What needs to be done: Output the lines of the records exactly, from the first through the one containing "pinky pip: (72, 132)". Omit all pictures.

(Saved data entries)
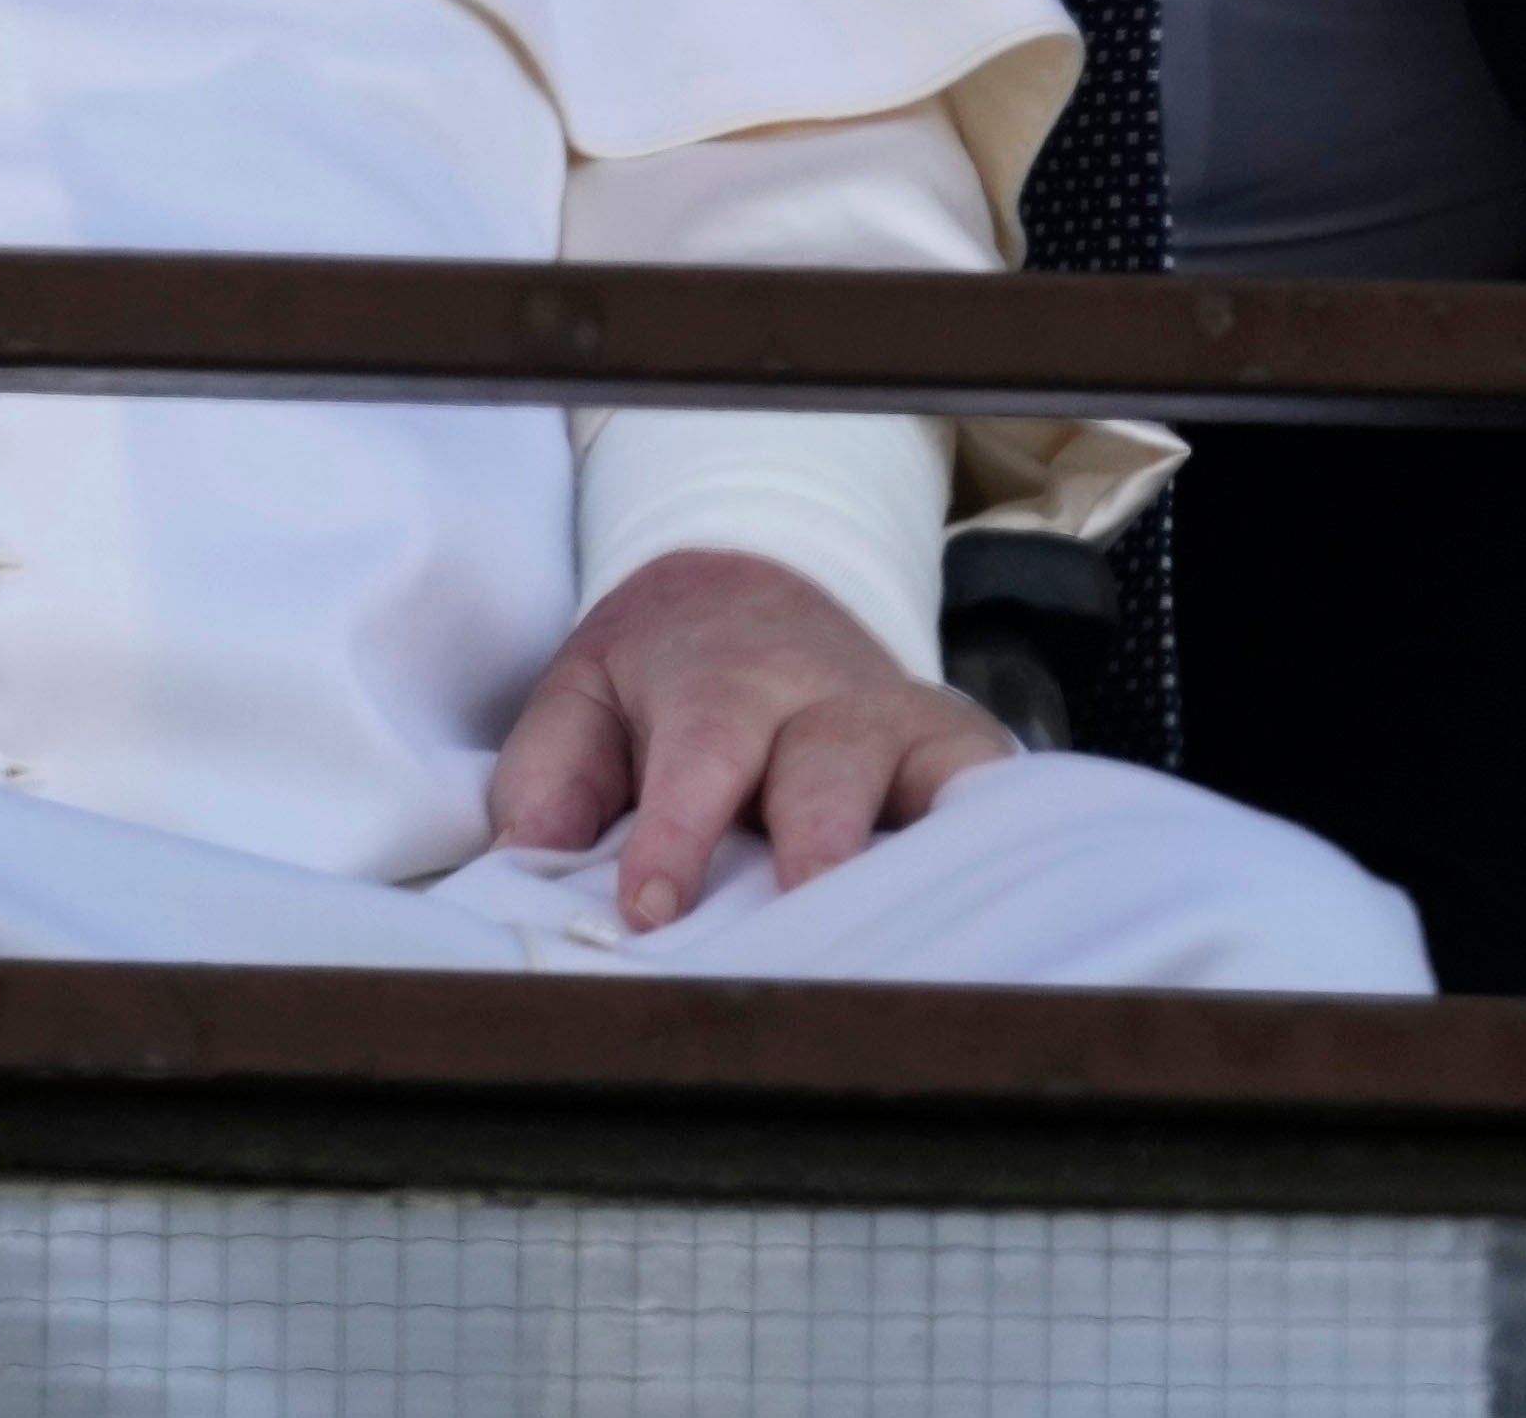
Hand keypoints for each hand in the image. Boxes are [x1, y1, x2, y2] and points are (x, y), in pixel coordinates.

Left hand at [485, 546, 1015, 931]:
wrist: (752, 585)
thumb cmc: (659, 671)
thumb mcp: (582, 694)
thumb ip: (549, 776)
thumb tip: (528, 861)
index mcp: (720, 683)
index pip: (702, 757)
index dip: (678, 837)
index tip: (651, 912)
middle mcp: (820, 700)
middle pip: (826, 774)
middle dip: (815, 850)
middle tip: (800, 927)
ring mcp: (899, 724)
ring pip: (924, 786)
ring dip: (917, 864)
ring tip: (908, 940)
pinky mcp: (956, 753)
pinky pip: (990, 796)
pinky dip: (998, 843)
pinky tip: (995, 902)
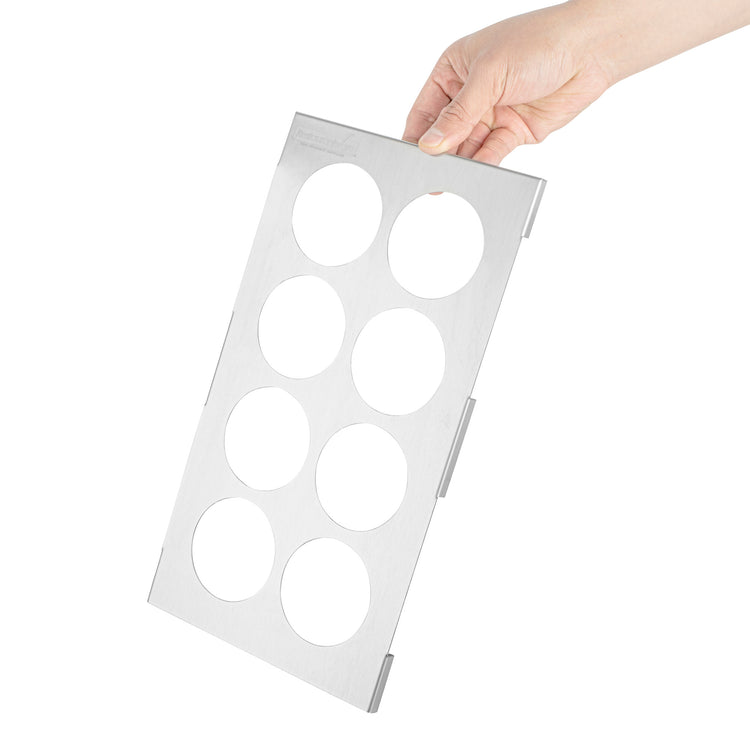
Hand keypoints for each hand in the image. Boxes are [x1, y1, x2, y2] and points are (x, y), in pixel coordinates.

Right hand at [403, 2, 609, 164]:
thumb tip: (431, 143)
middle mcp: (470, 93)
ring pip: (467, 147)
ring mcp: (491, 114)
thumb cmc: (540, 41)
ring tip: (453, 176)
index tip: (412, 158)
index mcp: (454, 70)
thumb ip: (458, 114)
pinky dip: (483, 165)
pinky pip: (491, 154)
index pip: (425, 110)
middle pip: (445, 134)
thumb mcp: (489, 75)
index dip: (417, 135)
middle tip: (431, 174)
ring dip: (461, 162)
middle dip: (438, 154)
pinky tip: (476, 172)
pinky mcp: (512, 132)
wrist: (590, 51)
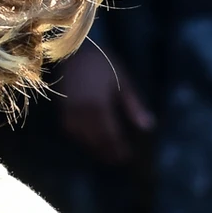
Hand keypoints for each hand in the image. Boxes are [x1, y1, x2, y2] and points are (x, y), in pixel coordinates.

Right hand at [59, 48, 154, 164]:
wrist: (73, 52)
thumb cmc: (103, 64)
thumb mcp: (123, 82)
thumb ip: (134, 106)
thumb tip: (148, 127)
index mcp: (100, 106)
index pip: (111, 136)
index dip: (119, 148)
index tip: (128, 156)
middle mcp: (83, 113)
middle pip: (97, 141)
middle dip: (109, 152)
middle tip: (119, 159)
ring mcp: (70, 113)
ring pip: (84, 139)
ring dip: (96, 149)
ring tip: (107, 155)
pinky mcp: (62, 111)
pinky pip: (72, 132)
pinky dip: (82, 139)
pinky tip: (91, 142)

Exercise output:
Hand keypoints for each hand in the image. Boxes are [x1, y1, x2, y2] and points are (x, y), in pixel coordinates.

Left hand at [485, 546, 1015, 931]:
wrist: (752, 585)
thumb cmc: (659, 671)
thumb mcp: (582, 694)
thumb ip: (549, 776)
thumb tip: (528, 861)
index mcp: (720, 683)
index pip: (702, 757)
index dip: (678, 837)
index tip: (651, 912)
middle mcp: (820, 700)
middle pip: (826, 774)
middle dip: (815, 850)
middle tip: (800, 927)
ring mcp: (899, 724)
ring pip: (924, 786)
ring dip: (917, 864)
ring tip: (908, 940)
pinky mcp: (956, 753)
pinky pip: (990, 796)
pinky dip: (998, 843)
pinky tip: (995, 902)
Hand keypoints for each hand in the image. Boxes are [x1, y1, x2, y2] and points are (x, y), in pixel coordinates.

Right hand at [403, 2, 609, 164]:
thumb tip: (431, 143)
middle mcp: (470, 93)
ring pip: (467, 147)
ring mcp: (491, 114)
thumb cmc: (540, 41)
ring tip: (453, 176)
index tip: (412, 158)
index mcp: (454, 70)
thumb ip: (458, 114)
pinky dip: (483, 165)
pinky pip: (491, 154)
index pip: (425, 110)
middle pip: (445, 134)
thumb mcp: (489, 75)
index dip: (417, 135)
middle tip: (431, 174)
ring dip: (461, 162)
middle dip: (438, 154)
pinky tip: (476, 172)
pinky mcp: (512, 132)
wrist: (590, 51)
Hand keypoints for each hand in the image. Boxes are [x1, y1, x2, y2] and points are (x, y), in pixel coordinates.

Right hand at [59, 48, 154, 164]:
wrist: (73, 52)
thumb cmc: (103, 64)
thumb mcp: (123, 82)
thumb ip: (134, 106)
thumb tip: (148, 127)
index mcp: (100, 106)
index pip: (111, 136)
index dip: (119, 148)
index tip: (128, 156)
middle mcp: (83, 113)
middle pip: (97, 141)
middle dip: (109, 152)
middle tip: (119, 159)
ring mcp: (70, 113)
ring pip: (84, 139)
ring dip: (96, 149)
ring tip: (107, 155)
pinky mcp: (62, 111)
pinky pip: (72, 132)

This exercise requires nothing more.